In Los Angeles, the poor and the rich live very close together. Sometimes they are only divided by a freeway, a hill or a few miles. The effect on the rich is that they do not know the poor. Stereotypes and fear seem easier than taking risks in relationship.
Earlier this month a family group came from a local church, from a well off community less than 15 miles away. Parents came with their children. Through activities designed for families to serve as a whole, members of the group, from ages 7 to 57, encountered people in need in a whole new way.
This group’s first activity was Meet-a-Need. In small teams they walked around Broadway in downtown LA, and found someone they could help. They had five dollars to use creatively with someone they met. I don’t know exactly what was said, but I know this group was affected by the experience. These families met someone with much less money than them, but no less heart or feeling. As usually happens with our groups that come from all over, the visitors end up learning much more than they teach.
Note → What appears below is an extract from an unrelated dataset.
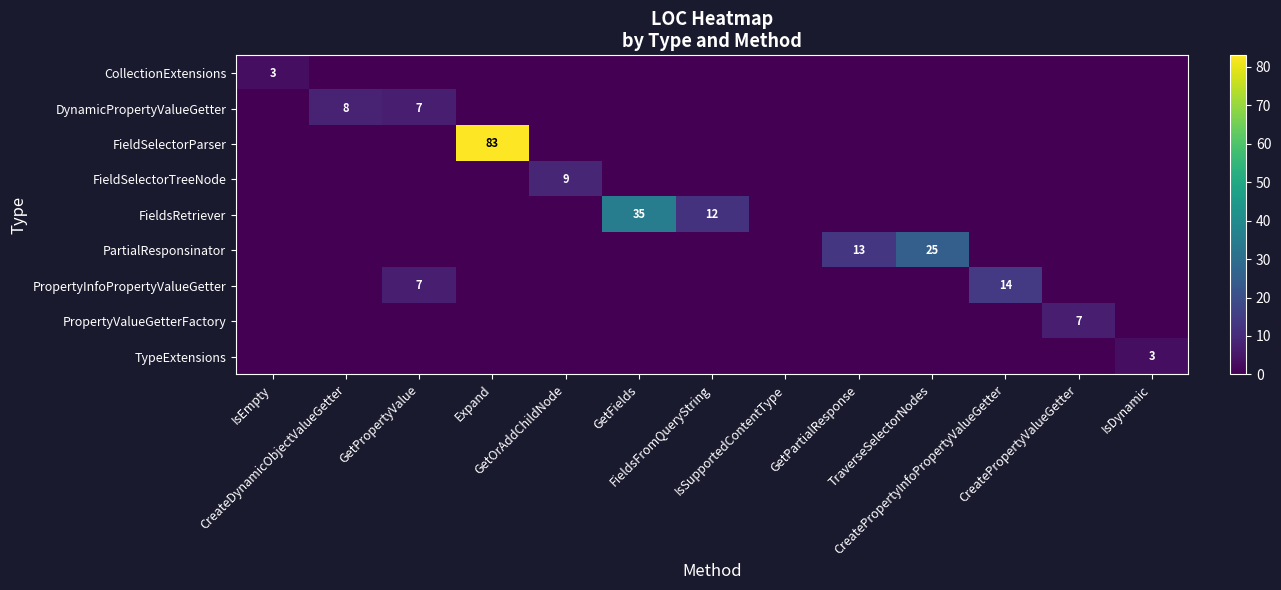

Which series has the widest spread of values?

FieldSelectorParser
Less than two weeks after this group left, we received an update from one mother on this local, family trip. She said it was too soon that weekend for her to see what her seven year-old son had learned. She wanted us to know the impact the weekend trip had on her and her son.
The weekend following her CSM trip in LA, Belinda was visiting San Francisco with her family. While relaxing outside of a museum in a downtown SF park, she and her son saw a man who looked confused. Despite freezing rain that morning, the man had apparently been wading in the fountain, because his pants were wet up to his knees. As he wandered around and then headed back into the fountain, a security guard started yelling loudly at him that he could not collect coins. Belinda’s son turned to his mom and remarked, "I think if this man and the policeman could just talk they would understand each other better."
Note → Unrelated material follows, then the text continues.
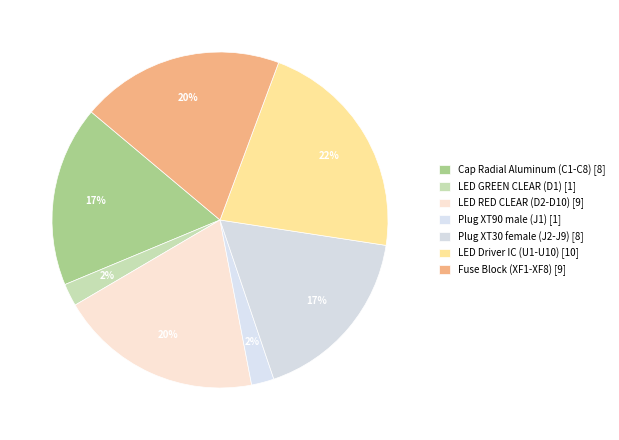

Is the sum of Plug XT90 male (J1) and Fuse Block (XF1-XF8) greater than half?

No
Belinda wrote to us that she could tell in that one reaction that her son truly saw the fountain wader as a man with needs. He saw him as a human being, not as a nuisance or a sub-human.
I believe that Belinda’s effort to take her son and her whole family to serve in Los Angeles was a powerful example. Her son learned as much from her model as from the lessons of our CSM trip.
CSM’s lofty mission is to transform people and churches and so honor Christ. Encountering those in need is a powerfully transforming act as we see that we all have needs. Maybe if we just talk to people we will understand each other better.
[Reflection by Rachel Hamilton CSM-LA Director. I was blessed to host their group.]